El artículo describe el proyecto libertario como un intento de reconfiguración ideológica más apoyado en creencias, narrativa y liderazgo personal con rasgos de mesianismo que en resultados concretos.

El artículo reconstruye el ascenso de Milei desde su rol mediático hasta la presidencia y destaca su estrategia comunicacional, basada en redes sociales, donde incluso se proyecta como una figura casi épica para sus seguidores. En ese marco, interpreta su discurso —incluidas frases como “estamos en guerra”— como parte de una narrativa de confrontación cultural que presenta su proyecto como una lucha existencial por la libertad.

Según el análisis, el modelo libertario que impulsa no se apoya principalmente en resultados comprobables sino en convicciones firmes, con componentes de fe ideológica y liderazgo personal que el medio asocia a rasgos de mesianismo. Esta dimensión simbólica y narrativa sería clave para sostener el apoyo político en un contexto de fuertes transformaciones.

El texto también subraya el conflicto entre estas políticas y la tradición argentina de bienestar, con sistemas amplios de salud y educación pública, y recoge críticas que advierten sobre un posible debilitamiento del tejido social. A la vez, incluye voces afines al gobierno que defienden el cambio como una reacción al fracaso del modelo estatal previo y promueven una cultura del esfuerzo individual.

En el plano cultural, el reportaje identifica al peronismo como principal antagonista ideológico, y menciona la influencia de referentes libertarios como Agustín Laje en la construcción de una base joven movilizada desde redes sociales.

Finalmente, el artículo remarca que la sostenibilidad del proyecto depende de la economía.

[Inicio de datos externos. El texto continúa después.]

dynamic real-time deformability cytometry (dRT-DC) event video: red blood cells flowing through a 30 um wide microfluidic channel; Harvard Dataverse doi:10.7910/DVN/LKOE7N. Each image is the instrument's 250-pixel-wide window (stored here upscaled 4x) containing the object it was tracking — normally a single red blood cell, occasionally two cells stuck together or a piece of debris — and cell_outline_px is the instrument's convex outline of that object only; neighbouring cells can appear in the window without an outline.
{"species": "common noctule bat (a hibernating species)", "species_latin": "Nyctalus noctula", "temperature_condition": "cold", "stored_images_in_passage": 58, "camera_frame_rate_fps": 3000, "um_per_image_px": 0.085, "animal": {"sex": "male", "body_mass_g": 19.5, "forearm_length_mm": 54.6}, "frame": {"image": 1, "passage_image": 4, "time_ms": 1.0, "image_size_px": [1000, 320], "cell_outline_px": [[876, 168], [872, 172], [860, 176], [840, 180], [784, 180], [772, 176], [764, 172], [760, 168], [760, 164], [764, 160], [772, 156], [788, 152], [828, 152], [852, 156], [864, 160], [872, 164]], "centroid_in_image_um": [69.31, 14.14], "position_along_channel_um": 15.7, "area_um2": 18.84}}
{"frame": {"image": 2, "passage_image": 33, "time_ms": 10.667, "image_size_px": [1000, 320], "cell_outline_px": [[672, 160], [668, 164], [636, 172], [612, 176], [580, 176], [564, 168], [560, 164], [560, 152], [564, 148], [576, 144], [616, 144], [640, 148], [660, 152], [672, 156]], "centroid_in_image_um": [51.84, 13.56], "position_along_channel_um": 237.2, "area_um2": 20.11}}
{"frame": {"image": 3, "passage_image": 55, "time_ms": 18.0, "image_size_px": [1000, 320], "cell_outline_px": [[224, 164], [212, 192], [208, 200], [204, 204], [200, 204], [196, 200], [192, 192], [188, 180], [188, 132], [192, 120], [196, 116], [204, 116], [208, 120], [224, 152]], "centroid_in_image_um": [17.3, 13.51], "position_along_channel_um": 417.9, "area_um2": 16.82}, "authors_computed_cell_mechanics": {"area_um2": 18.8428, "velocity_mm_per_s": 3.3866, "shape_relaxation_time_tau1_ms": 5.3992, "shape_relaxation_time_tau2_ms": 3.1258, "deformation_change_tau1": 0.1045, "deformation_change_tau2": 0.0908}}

Aunque reconoce cierta desaceleración de la inflación, advierte sobre costos como el cierre de empresas y la caída del consumo. La conclusión es que el respaldo al modelo —basado en creencias y narrativa— podría erosionarse si no se traduce en mejoras concretas, ya que incluso sus propios referentes admiten que sin resultados materiales no hay transformación cultural duradera.